From de1318452cebed53f26a0dae7b180b4c11e35bf8 Mon Sep 17 00:00:00 2001
From: ksivamani <ksivamani@nvidia.com>
Date: Tue, 23 Jun 2026 09:13:24 -0700
Subject: [PATCH 3/5] Fix envvar for tests

Signed-off-by: ksivamani <ksivamani@nvidia.com>
---
 qa/L0_pytorch_unittest/test.sh | 10 +++++-----
 1 file changed, 5 insertions(+), 5 deletions(-)

diff --git a/qa/L0_pytorch_unittest/test.sh b/qa/L0_pytorch_unittest/test.sh
index 92f73d5885..37e4ca9822 100644
--- a/qa/L0_pytorch_unittest/test.sh
+++ b/qa/L0_pytorch_unittest/test.sh
@@ -28,7 +28,7 @@ NVTE_GROUPED_LINEAR_SINGLE_PARAM=1 python3 -m pytest --tb=auto --junitxml=$XML_L
 python3 -m pytest --tb=auto --junitxml=$XML_LOG_DIR/pytest_test_recipe.xml $TE_PATH/tests/pytorch/test_recipe.py || test_fail "test_recipe.py"
 python3 -m pytest --tb=auto --junitxml=$XML_LOG_DIR/pytest_test_custom_recipe.xml $TE_PATH/tests/pytorch/test_custom_recipe.py || test_fail "test_custom_recipe.py"
 python3 -m pytest --tb=auto --junitxml=$XML_LOG_DIR/pytest_test_deferred_init.xml $TE_PATH/tests/pytorch/test_deferred_init.py || test_fail "test_deferred_init.py"
-PYTORCH_JIT=0 NVTE_TORCH_COMPILE=0 NVTE_ALLOW_NONDETERMINISTIC_ALGO=0 NVTE_FUSED_ATTN=0 python3 -m pytest --tb=auto --junitxml=$XML_LOG_DIR/pytest_test_numerics.xml $TE_PATH/tests/pytorch/test_numerics.py || test_fail "test_numerics.py"
+NVTE_ALLOW_UNSAFE_PICKLE_EXTRA_STATE=1 PYTORCH_JIT=0 NVTE_TORCH_COMPILE=0 NVTE_ALLOW_NONDETERMINISTIC_ALGO=0 NVTE_FUSED_ATTN=0 python3 -m pytest --tb=auto --junitxml=$XML_LOG_DIR/pytest_test_numerics.xml $TE_PATH/tests/pytorch/test_numerics.py || test_fail "test_numerics.py"
 PYTORCH_JIT=0 NVTE_TORCH_COMPILE=0 NVTE_ALLOW_NONDETERMINISTIC_ALGO=0 NVTE_FUSED_ATTN=0 python3 -m pytest --tb=auto --junitxml=$XML_LOG_DIR/pytest_test_cuda_graphs.xml $TE_PATH/tests/pytorch/test_cuda_graphs.py || test_fail "test_cuda_graphs.py"

* _Listing_

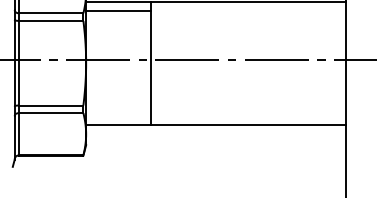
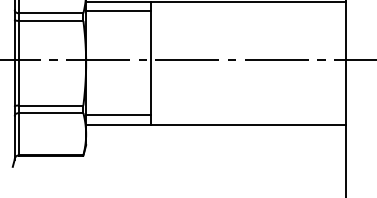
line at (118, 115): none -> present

...

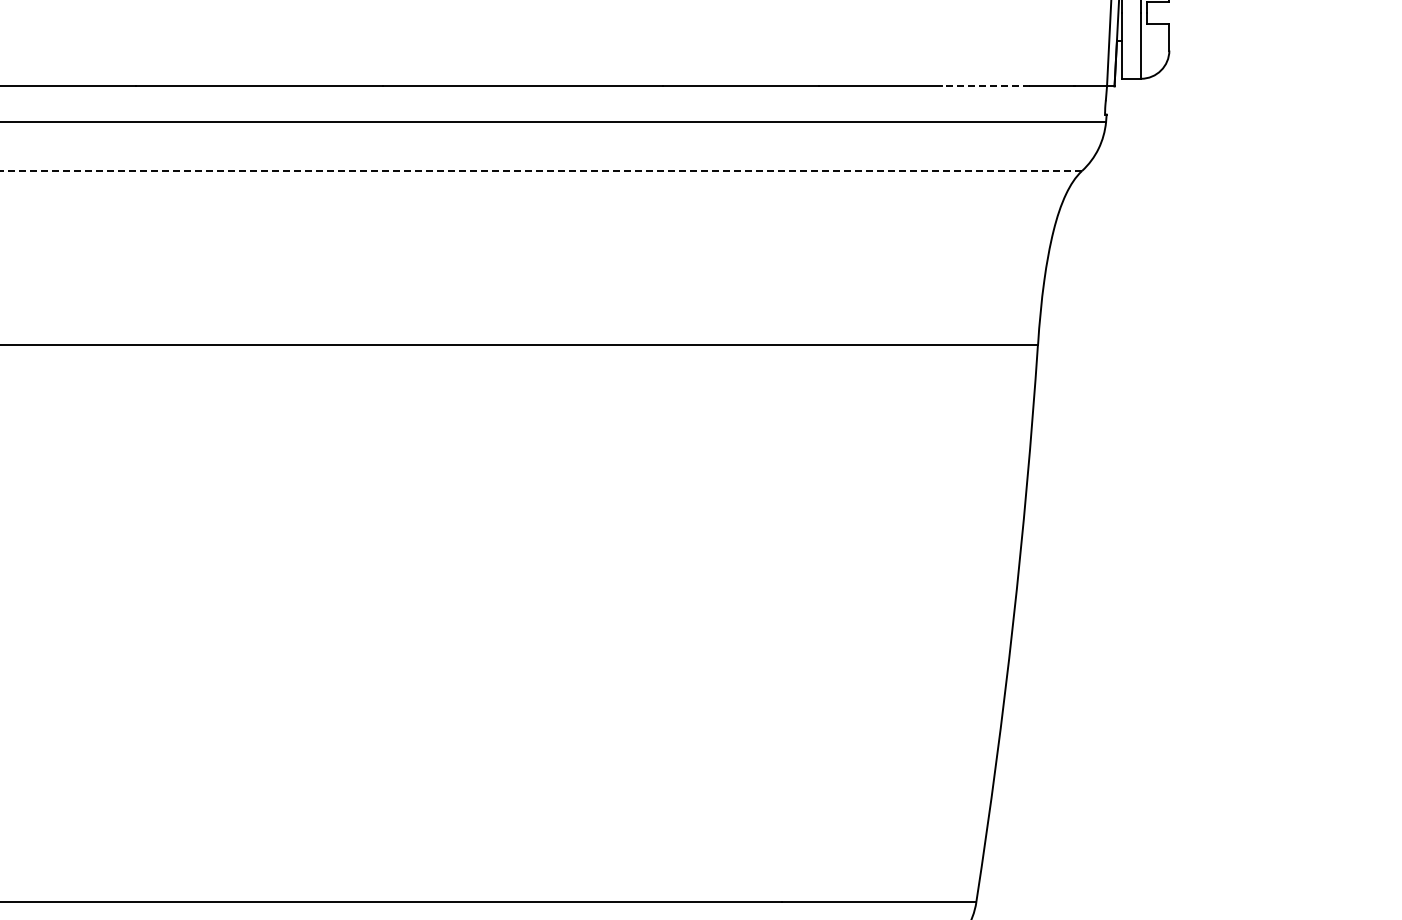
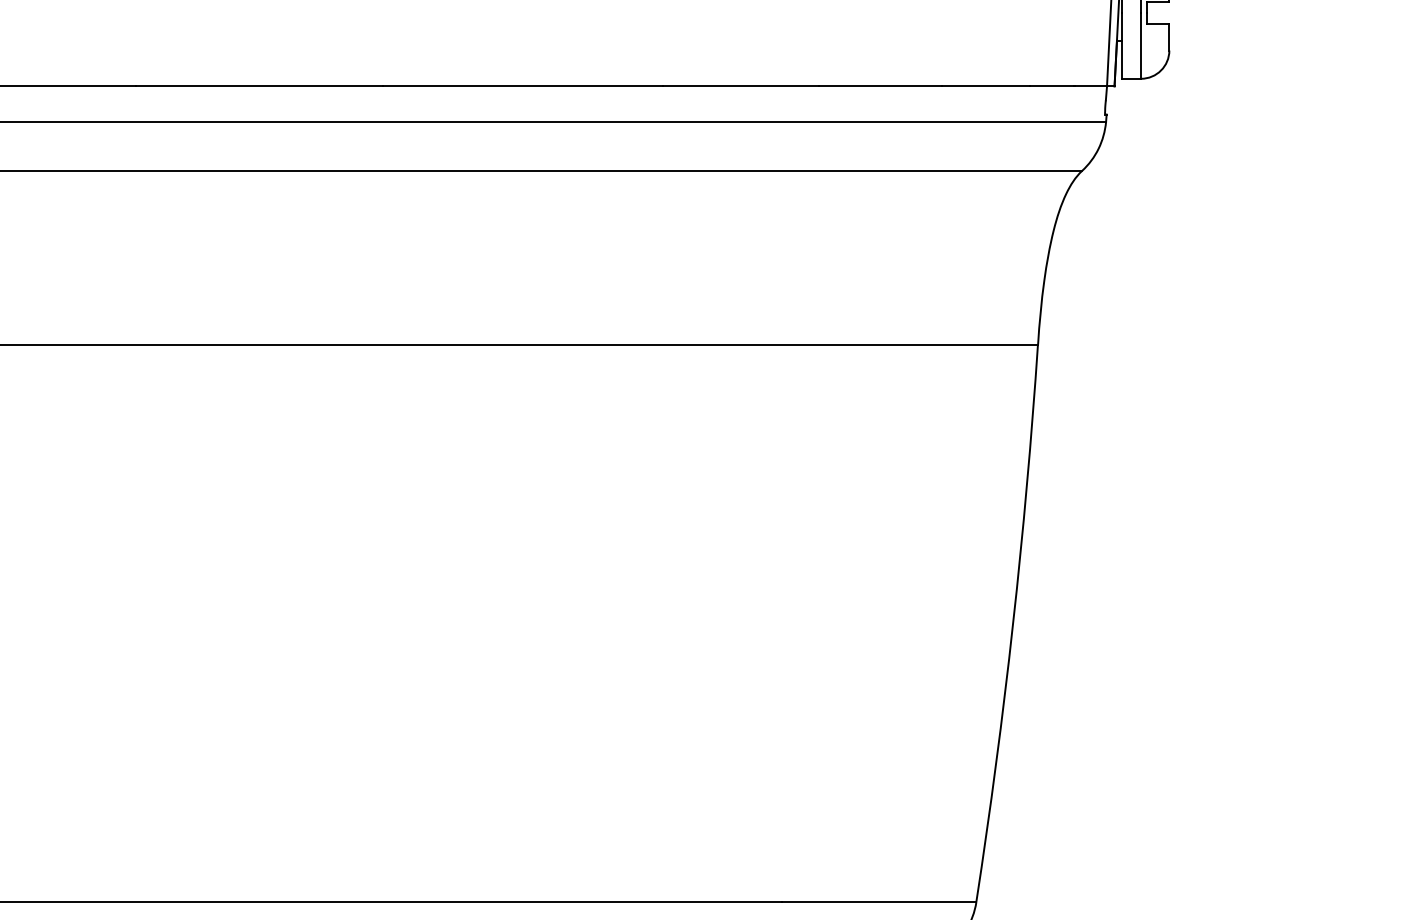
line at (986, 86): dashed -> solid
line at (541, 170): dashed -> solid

* _To do_
Answer these questions from the patch text:
(a) What subject line does the patch carry?
(b) How many insertions and deletions does the patch report?
(c) Which environment variable setting is newly added to the command that runs test_numerics.py?

* _Written solution_
(a) [PATCH 3/5] Fix envvar for tests
(b) 5 insertions and 5 deletions
(c) NVTE_ALLOW_UNSAFE_PICKLE_EXTRA_STATE=1